• EXERCISE: Starting at the line that contains "pinky tip: (267, 356)", transcribe each line exactly through the last line of the data. Include nothing else.

####

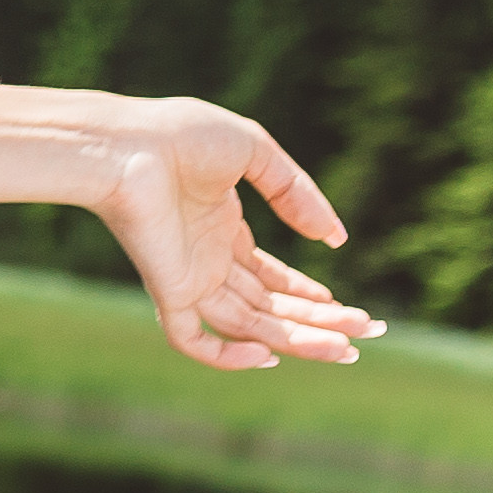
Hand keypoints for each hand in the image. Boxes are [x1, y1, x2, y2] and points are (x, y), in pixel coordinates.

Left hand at [88, 100, 380, 368]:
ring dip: (299, 340)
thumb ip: (296, 193)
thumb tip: (336, 238)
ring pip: (247, 325)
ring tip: (346, 349)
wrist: (126, 143)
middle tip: (366, 335)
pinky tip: (267, 356)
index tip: (343, 306)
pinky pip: (191, 338)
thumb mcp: (255, 153)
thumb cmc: (180, 136)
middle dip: (318, 323)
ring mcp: (187, 277)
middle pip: (267, 306)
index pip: (269, 277)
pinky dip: (225, 355)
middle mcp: (204, 259)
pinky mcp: (167, 289)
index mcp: (220, 228)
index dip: (305, 295)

####

• REPLY:
pinky tip: (267, 356)
index tip: (343, 306)
pinky pip: (191, 338)
thumb mcp: (255, 153)
thumb cmc: (180, 136)
middle dip: (318, 323)
ring mcp: (187, 277)
middle pip: (267, 306)
index pip: (269, 277)
pinky dip: (225, 355)
middle mcp: (204, 259)
pinky mcp: (167, 289)
index mcp: (220, 228)
index dip: (305, 295)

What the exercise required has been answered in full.